The Samsung Wave comes with a built-in maps application which is confusingly named “Navigation”. In terms of the interface, it’s quite similar to Google Maps (scroll to pan, pinch to zoom in and zoom out). The map highlights restaurants, pubs, cafés and bus stops but unlike Google Maps doesn’t provide any information on the establishments such as a rating or a photo. I didn’t like the clunky search interface either which had an individual field for country, town, street and house number as well as a separate menu for “points of interest”. The single search box of Google Maps is a much nicer, more elegant and more natural way to search.
We also think it would have been a nice touch to include free turn-by-turn GPS navigation. Android smartphones now provide this and Nokia provide it with their free Ovi Maps service.

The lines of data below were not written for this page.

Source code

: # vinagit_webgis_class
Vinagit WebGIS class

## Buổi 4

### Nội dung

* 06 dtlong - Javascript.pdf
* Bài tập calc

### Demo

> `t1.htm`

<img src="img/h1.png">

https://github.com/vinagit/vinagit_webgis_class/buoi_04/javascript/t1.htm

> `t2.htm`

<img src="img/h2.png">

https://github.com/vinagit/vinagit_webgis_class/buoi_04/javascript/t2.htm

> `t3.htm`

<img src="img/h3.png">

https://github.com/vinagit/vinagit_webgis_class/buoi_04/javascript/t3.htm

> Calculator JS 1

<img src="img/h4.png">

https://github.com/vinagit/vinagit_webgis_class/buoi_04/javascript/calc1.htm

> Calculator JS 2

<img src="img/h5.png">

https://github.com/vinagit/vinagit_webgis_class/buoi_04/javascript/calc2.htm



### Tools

The maps interface in bada.
Connecting the Samsung Wave to a computer
I was able to connect our phone to a computer running Windows Vista by using the Samsung Kies software (126MB download from the Samsung website plus further downloads during installation). However, despite several attempts and reinstalls I was unable to update the firmware on the Wave as Kies prompted me to do. I received the error: “MSC.Thunder.FirmwareUpdate has stopped working”. Quite frankly, I’ve given up trying now… I’ve stayed up until 3am for two nights, searched Google and online forums for solutions, consulted Twitter and I’ve still had no luck. I can’t imagine how the “average user” would fare trying to update their firmware through Kies.
The Samsung Wave is a frustrating phone to use. The main thing which lets it down is the bada operating system: there are many bugs to fix and lots of work needs to be done to improve the usability of the operating system and to “hold the user’s hand” just a little bit more. By this, we mean presenting clearer error messages, actionable notifications and a straightforward workflow.
Given how bada is a brand new operating system and the Wave is the first phone running on bada, it wouldn’t be fair to be too harsh about it now. Most likely, loads of work is going to be done on bada in the coming months and future iterations will be much better. We hope the team at Samsung will take on board some of our recommendations for bada. But for the purposes of this review, the Samsung Wave is simply not a phone we can recommend. For the time being, it’s better to stick to a tried and tested solution such as Android which has more support available, more extensive testing and a wider range of applications.
Disclosure Notice: As part of the “Samsung Mobilers” programme, Samsung have provided me with a Samsung Wave S8500 running bada OS for review. The views expressed in this article are totally my own and reflect solely my own experiences of using the device. At no point have Samsung attempted to influence the content or conclusions of this review.